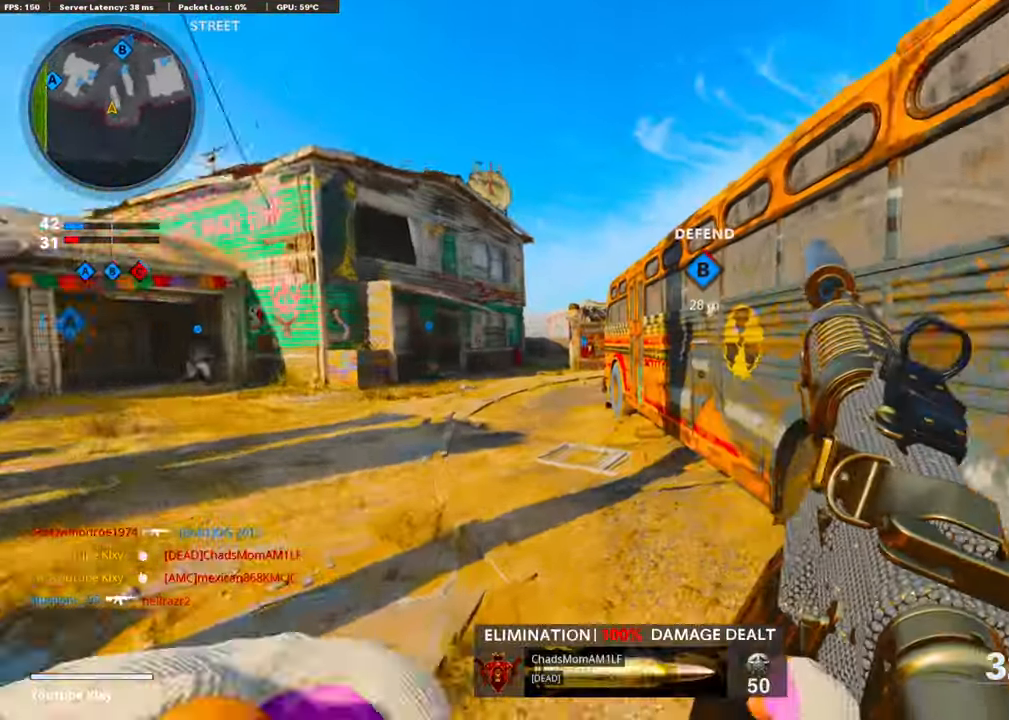
{"buttons": ["L3"], "left_stick": "up-right", "right_stick": "center", "events": [[184, "left_stick", "up-right"], [201, "L3", "down"], [234, "right_stick", "left"], [368, "right_stick", "center"]]}
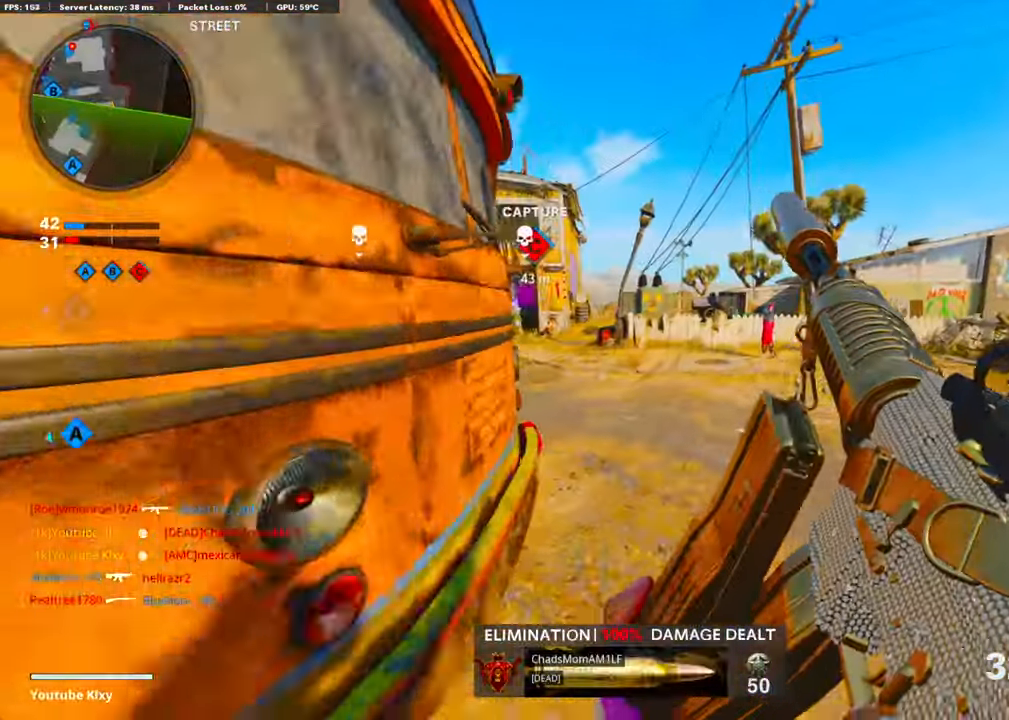
{"buttons": ["L3"], "left_stick": "up-left", "right_stick": "left", "events": [[17, "right_stick", "left"], [33, "left_stick", "up"], [100, "right_stick", "center"], [150, "left_stick", "up-left"], [502, "right_stick", "left"]]}
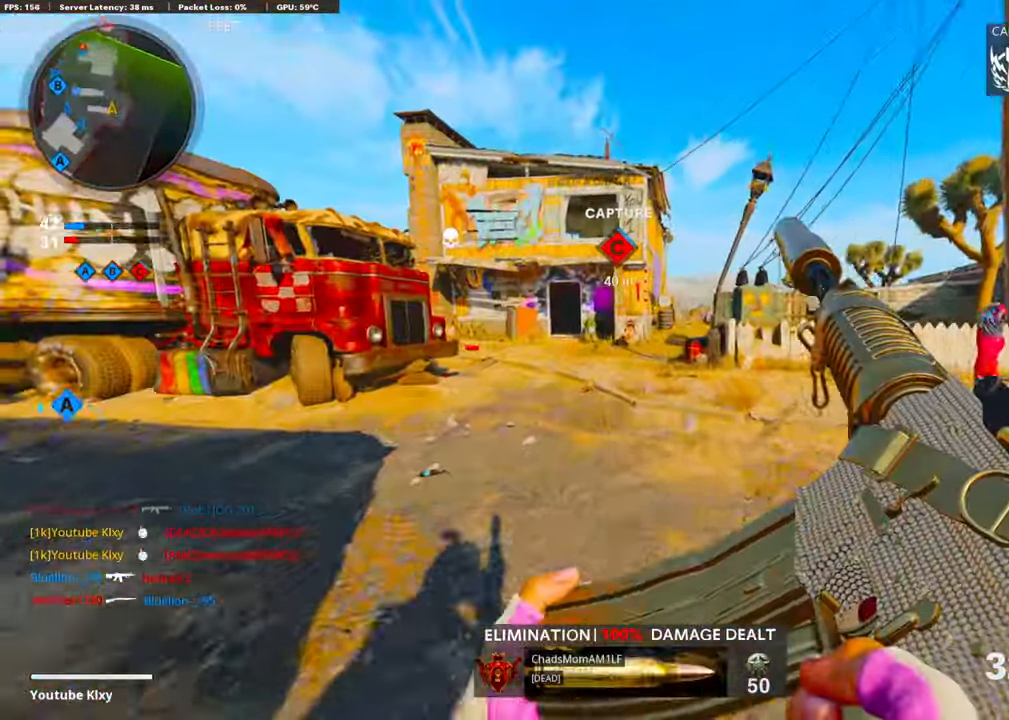
{"buttons": ["L3", "R3"], "left_stick": "up-left", "right_stick": "right", "events": [[301, "right_stick", "right"], [334, "R3", "down"]]}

Problem requirements ->
The job here is to find each line above with the word "center" and copy it.

Answer below ->
{"buttons": ["L3"], "left_stick": "up-right", "right_stick": "center", "events": [[184, "left_stick", "up-right"], [201, "L3", "down"], [234, "right_stick", "left"], [368, "right_stick", "center"]]}
{"buttons": ["L3"], "left_stick": "up-left", "right_stick": "left", "events": [[17, "right_stick", "left"], [33, "left_stick", "up"], [100, "right_stick", "center"], [150, "left_stick", "up-left"], [502, "right_stick", "left"]]}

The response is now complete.